Has the Census Evolved?

02 Nov

Faceless by Desi Girls on the Rise (from South Asian Youth Action). Created by Smrati, Lubaba, Ishrat, Surbjeet, Kamaljeet and Sadia, Faceless is a mural mosaic representing the variety of voices that compose the experience of South Asian American Woman.

by Emily Vallerga, Fall 2012 Intern

As part of my research for the upcoming Indian American Heritage Project exhibition Beyond Bollywood: Indian Americans Shape the Nation, I have been looking at how Indian Americans in the U.S. have been categorized and counted by the official U.S. Census.  I started in 1890, when the first critical mass of Indian immigrants arrived in the U.S., and searched through the decades, ending in 2010.

Here is what I found:

Click to download PDF

From 1890-2010, the U.S. Census made different attempts to define “race”. In the early censuses, “color” was a category and nonwhites were further categorized by “race” or national origin.

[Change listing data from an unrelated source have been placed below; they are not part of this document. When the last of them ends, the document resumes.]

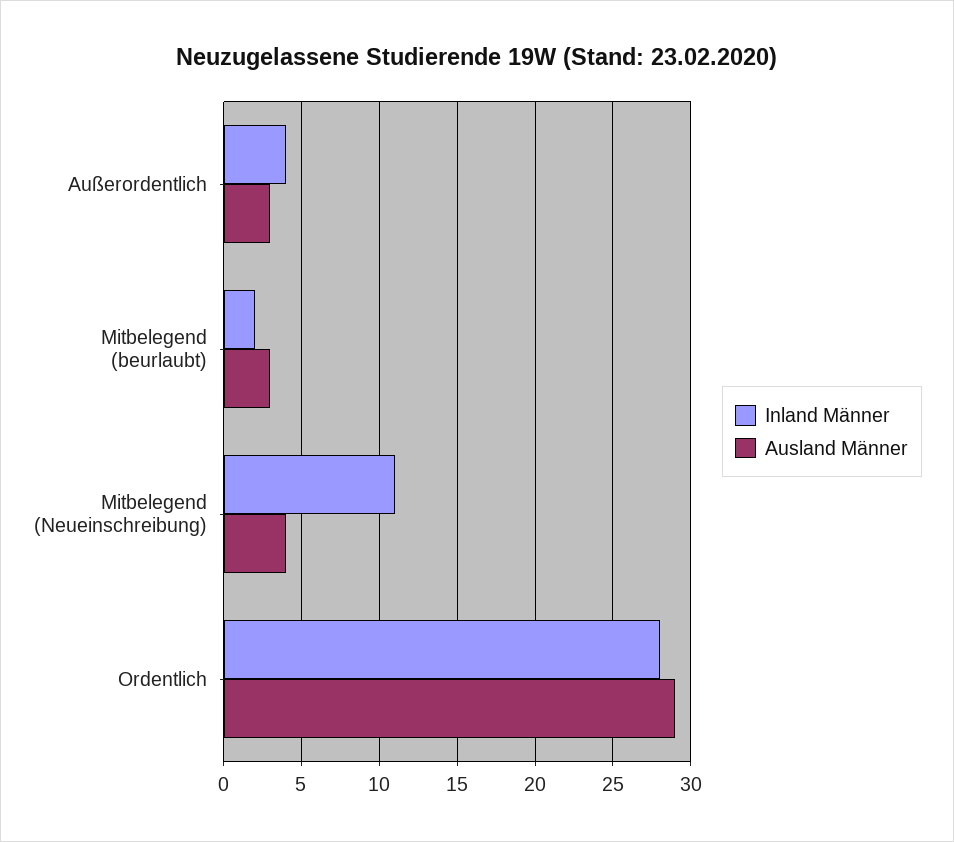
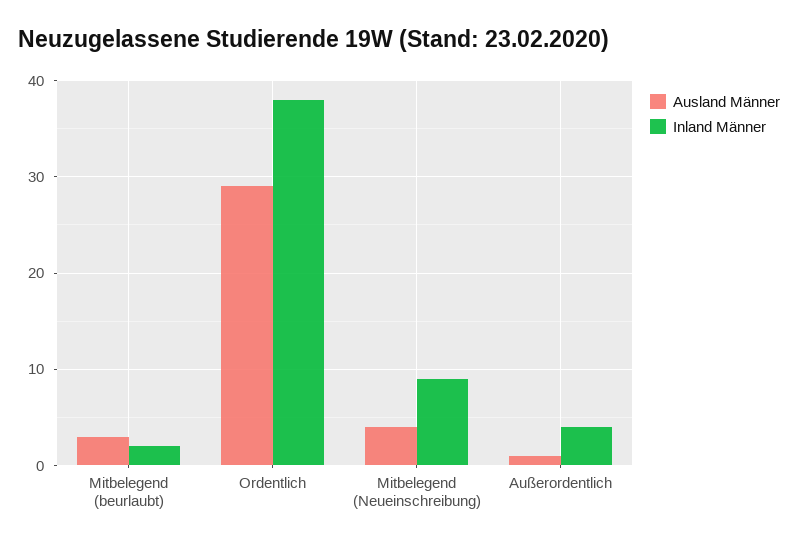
Ausland Männer, Außerordentlich: 3 -> 1
Inland Männer, Mitbelegend (Neueinschreibung): 11 -> 9
Inland Männer, Ordentlich: 28 -> 38

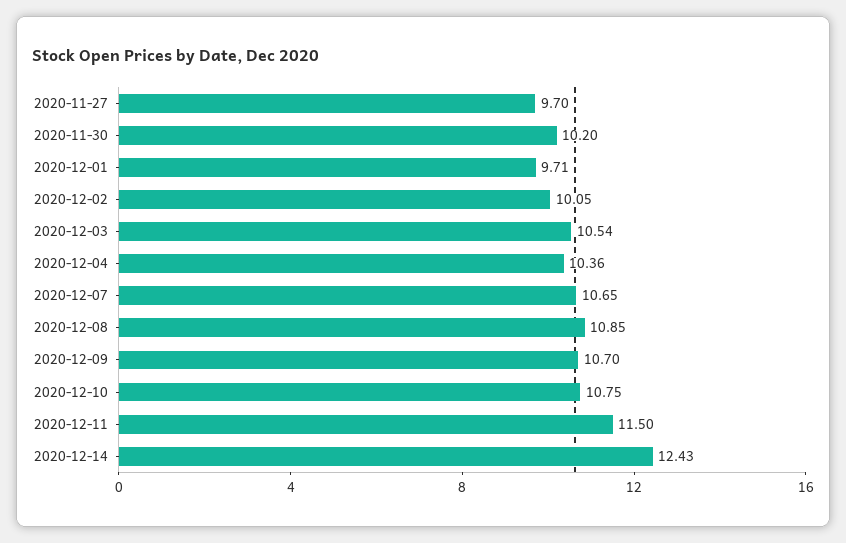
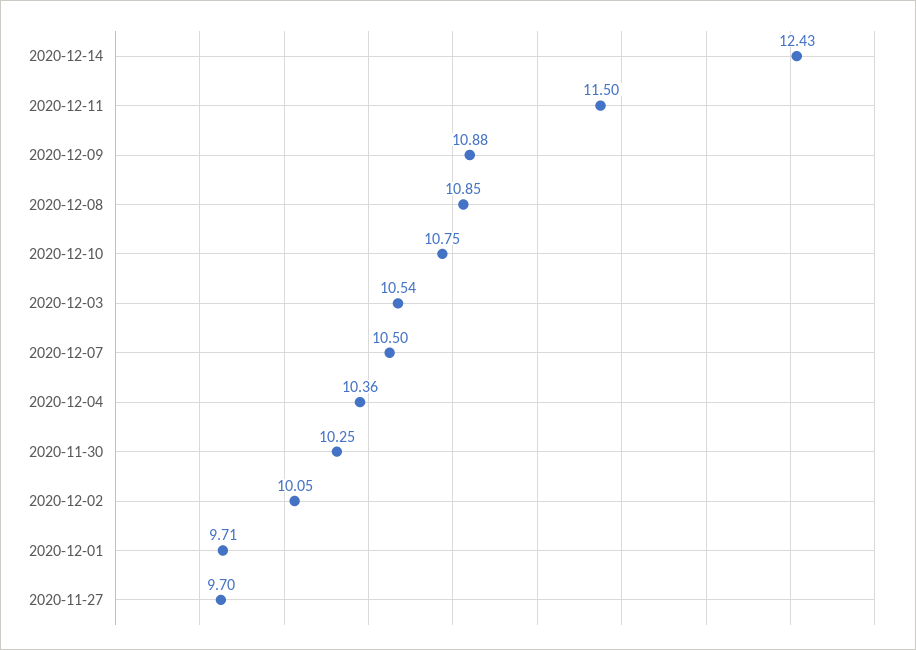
2020-11-30: 10.2 -> 10.25
2020-12-07: 10.65 -> 10.5
2020-12-09: 10.7 -> 10.88

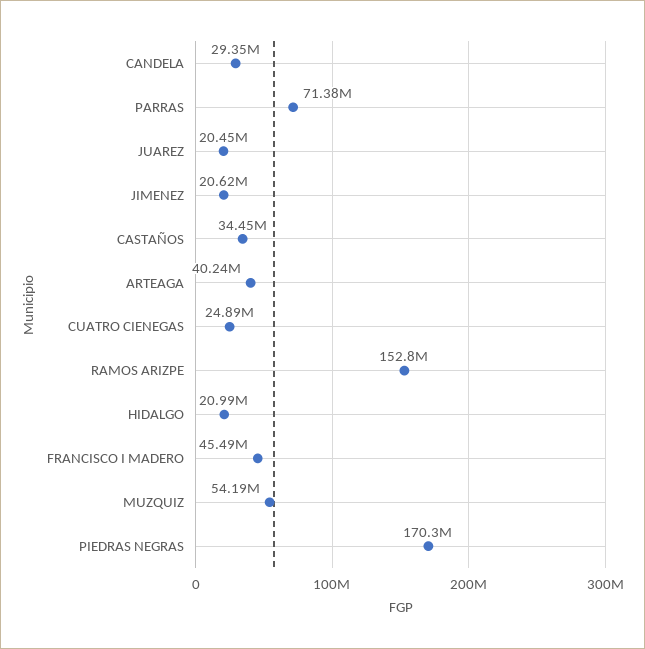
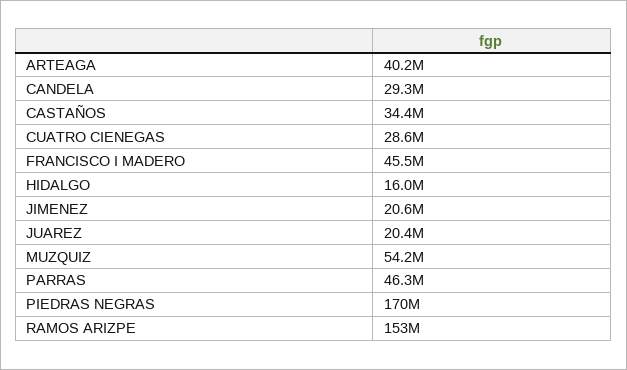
PARRAS: 71380000 -> 46300000
CUATRO CIENEGAS: 24890000 -> 28600000
HIDALGO: 20990000 -> 16000000

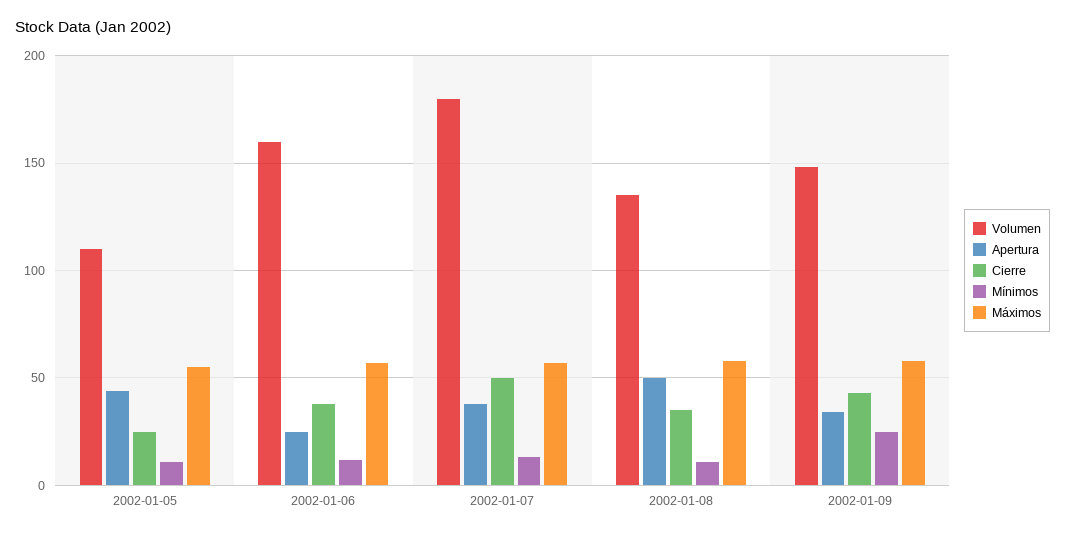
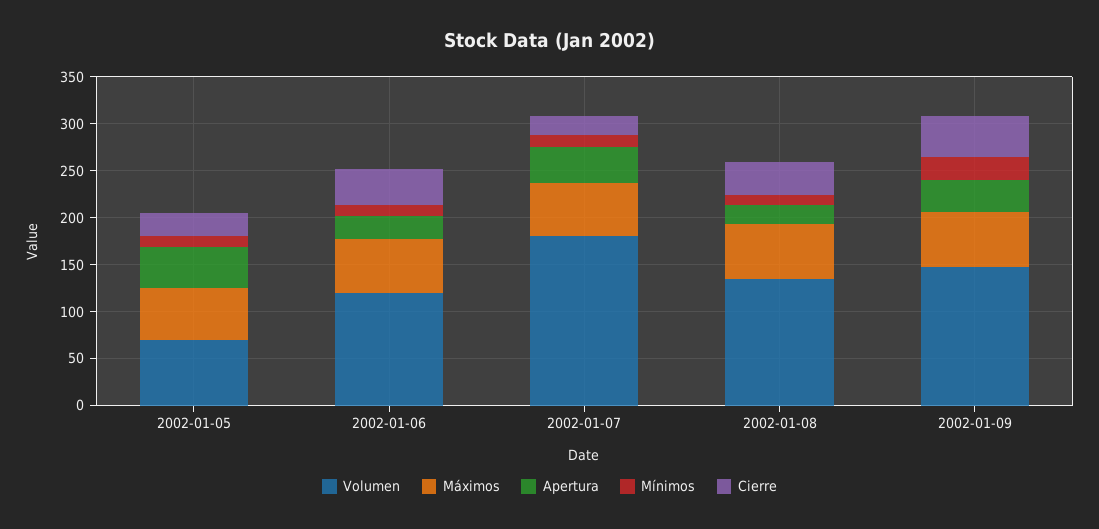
Volumen, 2002-01-05: 110 -> 70
Volumen, 2002-01-06: 160 -> 120
Cierre, 2002-01-07: 50 -> 20
Apertura, 2002-01-08: 50 -> 20

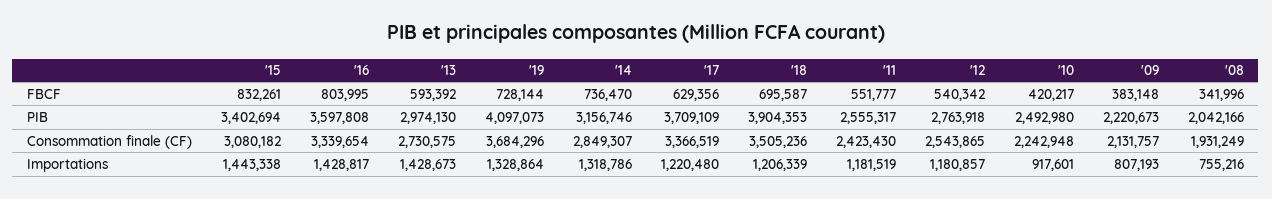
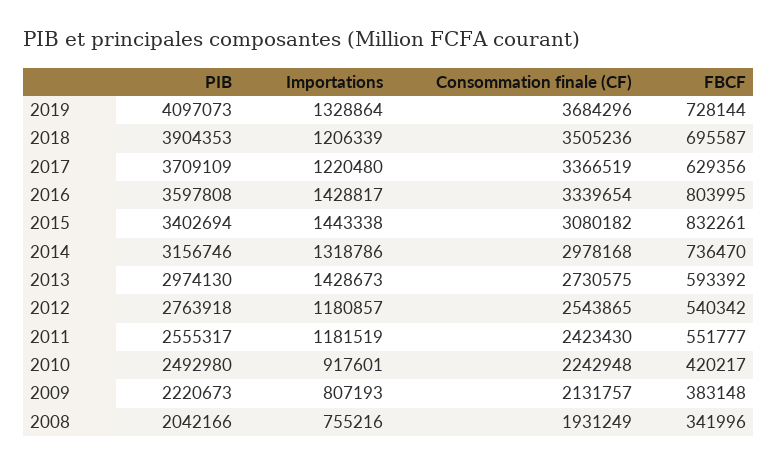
'14, Consommation finale (CF): 2849307 -> 2978168

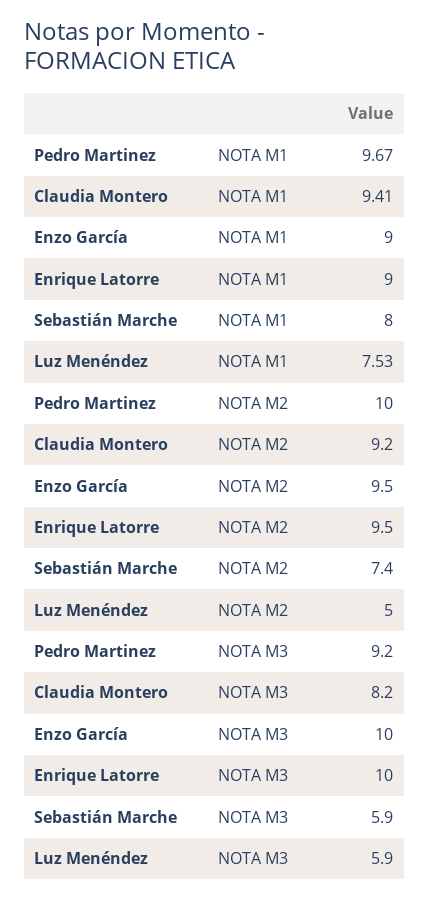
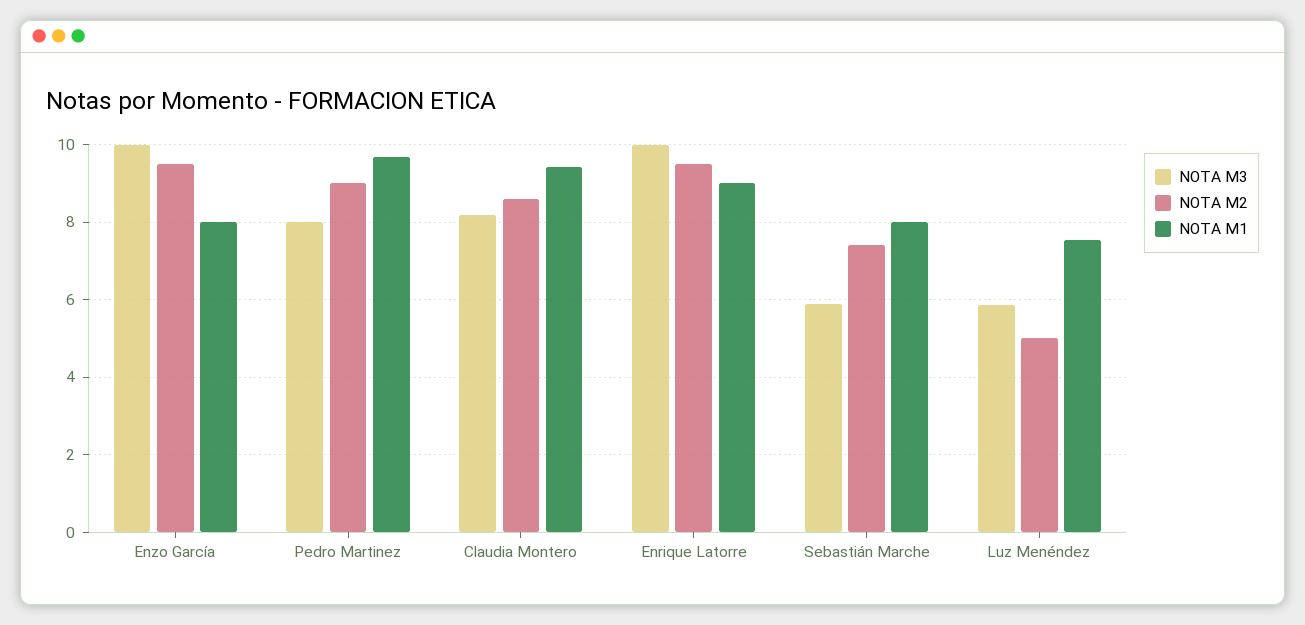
NOTA M1, Enzo García: 9 -> 8
NOTA M2, Pedro Martinez: 10 -> 9
NOTA M2, Claudia Montero: 9.2 -> 8.6
NOTA M3, Pedro Martinez: 9.2 -> 8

For example, Asian Indians, regardless of religious affiliation, were identified as Nonwhite “Hindu” between 1910-1930. Interestingly, from 1940-1970, Indian Americans were completely ignored. From 1980-2010, Asian Indian was created as a category.

1980 marked a turning point as Asian Indians were no longer considered “other.” The Census Bureau has long used nationality to create the categories of “race.” However, these categories are also created with specific attention to whether or not these “races” can be included in the “white” category. For example, Asian Indians are perceived as dark skinned, however they are not considered to be “black” or “African American.” In order to classify Asian Indians, the Census Bureau created an additional racial category, and thus they relied on the national origin, Asian Indian.

It is fascinating that some racial categories are based on color while others refer specifically to national origin. As our society’s understanding of race continues to evolve, will this continue to be the way we describe and track identity?

Emily Vallerga, a recent graduate of the University of California at Santa Cruz, is an intern with the Smithsonian Asian Pacific American Center’s Indian American Heritage Project this semester.